[Problem statement] Reproduce the passage about Isobel and her mother below in full, word for word.

═════ Text section ═════

However, this state of “grace” soon unravels as she, once again, in a spirit of self-effacement gives Margaret, the “buttercup linen” dress that she received from Aunt Noelene for Christmas. The dress becomes a token of her “state of grace, the peace and security of it” which seemed to mean more to her than “any dress” (47) However, her mother insists that Margaret return it, and grabs it off her. “She heard the dull snap of threads and the tearing noise.” She noticed the look of “peace and relief” on her mother’s face as she walked away. (48) At this stage, Isobel decides to do away with the “state of grace” as well as the dress.
Isobel, who once again becomes the target for her mother’s creeping sense of anger, realises that she has lost more than the dress when the mother exits. She has renounced the state of grace as well, having been drawn into the mother’s emotional turmoil: Noticing her mother’s “look of hate”, Isobel realises that “such things were not for either of them”.
Mrs Calloghan’s death
It is not surprising that Isobel has difficulty grieving for her mother at her funeral. She experiences a “paralysing sorrow” not at her mother’s death but at being unable to grieve at it” (50) Ritual fails her and she does not perform well at the funeral. This becomes another traumatic moment to deal with.
Her mother’s funeral changes her life and she chooses the independent lifestyle. She tells Aunt Noelene that she would prefer to pursue a course, a job and stay at a boarding house. (51) and get used to “squalor and misery” (110).
“A life and a room of her own”
There is no doubt that Isobel has creative talent. Her teacher praises her intelligence and her reading ability (12) and later Frank, the communist who works at the German firm, asks her if she had thought of becoming a writer.
Eventually, Isobel finds a “room” of her own which also symbolically reflects her attempt to regain her self-worth. Like her cosy bed, such a room would also enable her to indulge in her literary pursuits. As Witting notes, Isobel “had an idea of a life of her own, like the room of her own, where she chose the furniture – no rages, no black passions, no buffeting from the world” (56)

═════ Supplied records ═════

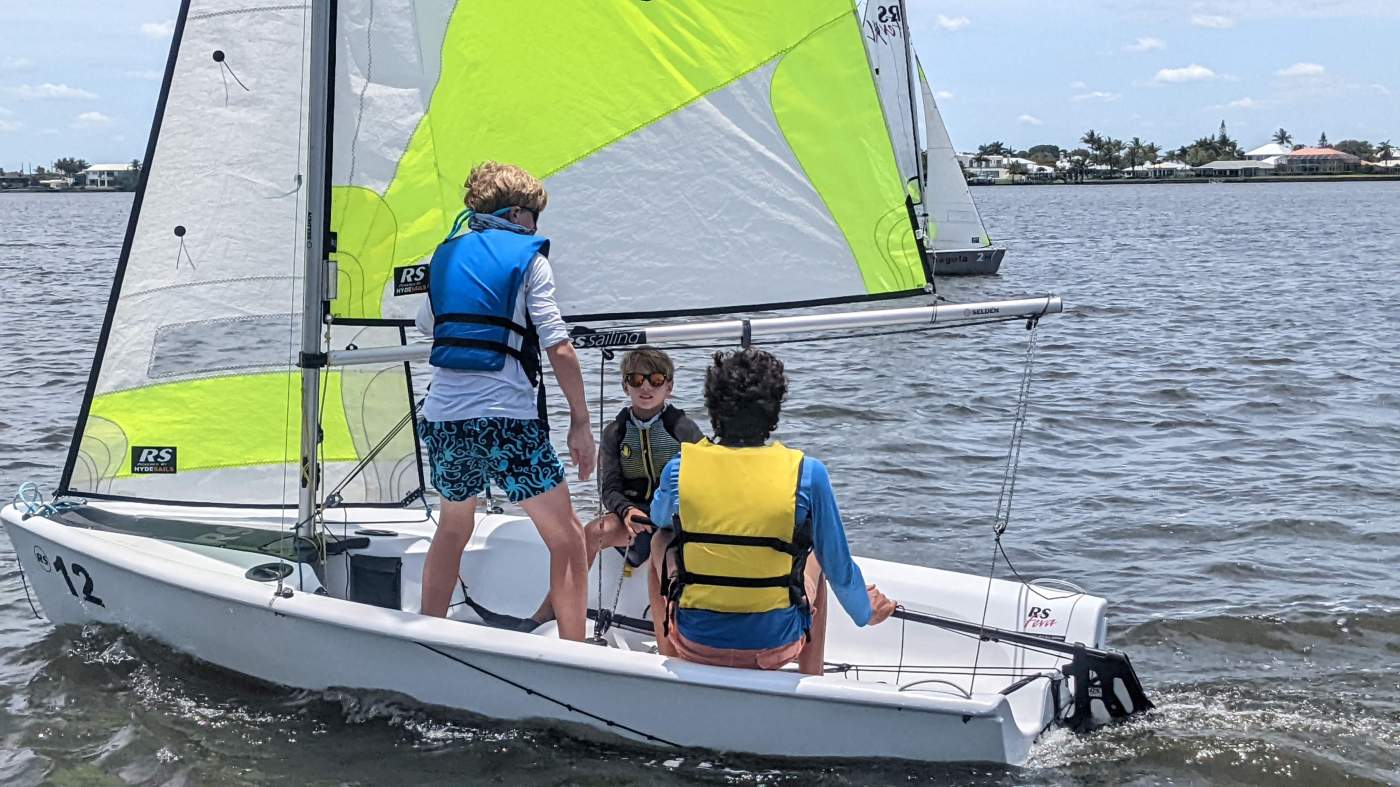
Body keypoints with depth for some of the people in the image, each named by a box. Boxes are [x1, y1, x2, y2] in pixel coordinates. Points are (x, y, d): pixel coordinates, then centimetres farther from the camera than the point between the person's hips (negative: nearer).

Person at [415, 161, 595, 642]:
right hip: (508, 419, -6)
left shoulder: (446, 254, 15)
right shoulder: (528, 256, 0)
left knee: (453, 526, 28)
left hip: (444, 416, 6)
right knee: (567, 540, 3)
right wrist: (580, 423, -4)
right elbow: (558, 347, -8)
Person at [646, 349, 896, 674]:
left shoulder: (680, 468, -11)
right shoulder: (807, 474, -15)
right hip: (775, 646, 0)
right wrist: (865, 612, 17)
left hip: (695, 642, 0)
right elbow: (839, 570, -4)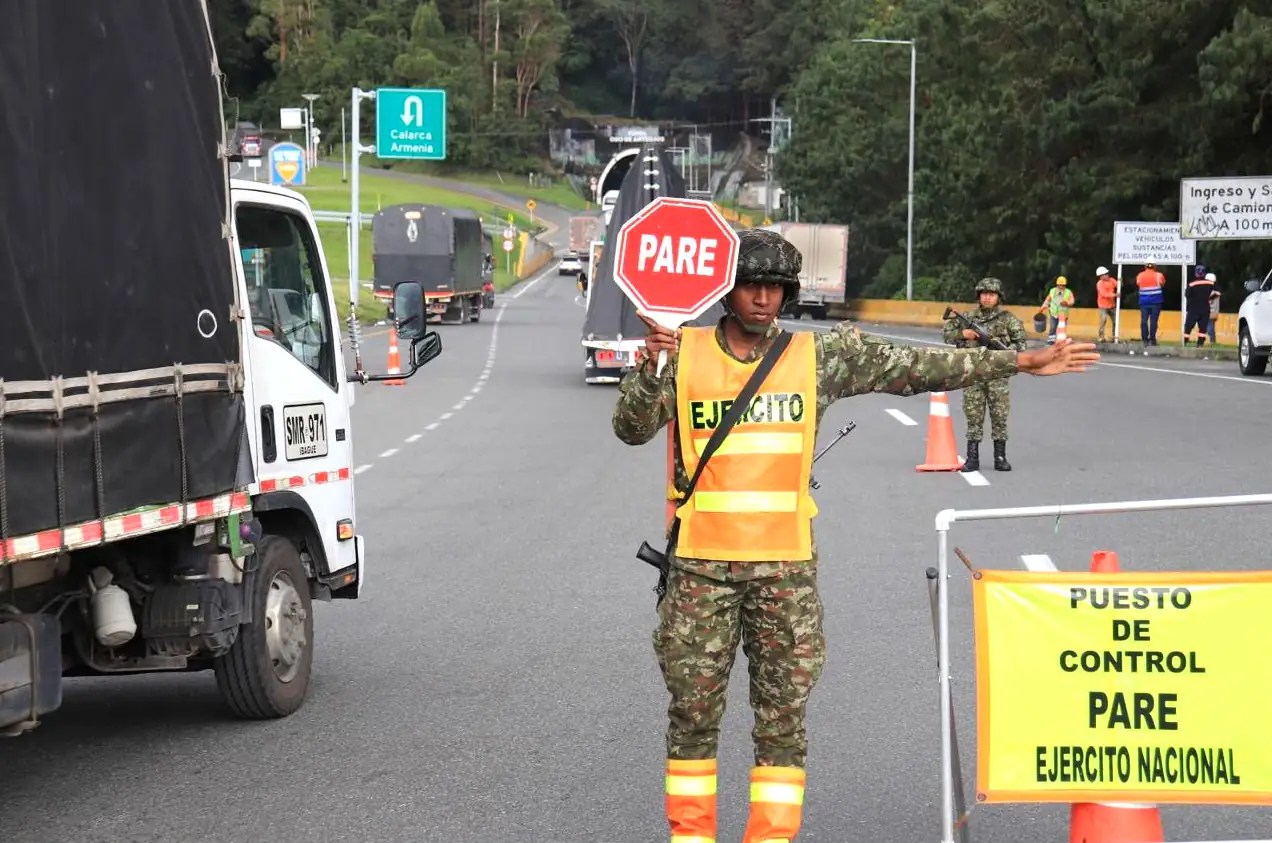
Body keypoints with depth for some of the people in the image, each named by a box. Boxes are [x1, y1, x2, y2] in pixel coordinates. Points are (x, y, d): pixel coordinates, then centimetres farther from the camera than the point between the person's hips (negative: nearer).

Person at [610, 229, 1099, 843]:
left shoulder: (820, 356, 5)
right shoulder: (682, 353, 2)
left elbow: (917, 369, 6)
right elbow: (632, 429, -4)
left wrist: (1024, 362, 4)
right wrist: (650, 368, -23)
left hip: (786, 567, 1)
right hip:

═════

[Your solution]
However, this state of “grace” soon unravels as she, once again, in a spirit of self-effacement gives Margaret, the “buttercup linen” dress that she received from Aunt Noelene for Christmas. The dress becomes a token of her “state of grace, the peace and security of it” which seemed to mean more to her than “any dress” (47) However, her mother insists that Margaret return it, and grabs it off her. “She heard the dull snap of threads and the tearing noise.” She noticed the look of “peace and relief” on her mother’s face as she walked away. (48) At this stage, Isobel decides to do away with the “state of grace” as well as the dress.
Isobel, who once again becomes the target for her mother’s creeping sense of anger, realises that she has lost more than the dress when the mother exits. She has renounced the state of grace as well, having been drawn into the mother’s emotional turmoil: Noticing her mother’s “look of hate”, Isobel realises that “such things were not for either of them”.
Mrs Calloghan’s death
It is not surprising that Isobel has difficulty grieving for her mother at her funeral. She experiences a “paralysing sorrow” not at her mother’s death but at being unable to grieve at it” (50) Ritual fails her and she does not perform well at the funeral. This becomes another traumatic moment to deal with.
Her mother’s funeral changes her life and she chooses the independent lifestyle. She tells Aunt Noelene that she would prefer to pursue a course, a job and stay at a boarding house. (51) and get used to “squalor and misery” (110).
“A life and a room of her own”
There is no doubt that Isobel has creative talent. Her teacher praises her intelligence and her reading ability (12) and later Frank, the communist who works at the German firm, asks her if she had thought of becoming a writer.
Eventually, Isobel finds a “room” of her own which also symbolically reflects her attempt to regain her self-worth. Like her cosy bed, such a room would also enable her to indulge in her literary pursuits. As Witting notes, Isobel “had an idea of a life of her own, like the room of her own, where she chose the furniture – no rages, no black passions, no buffeting from the world” (56)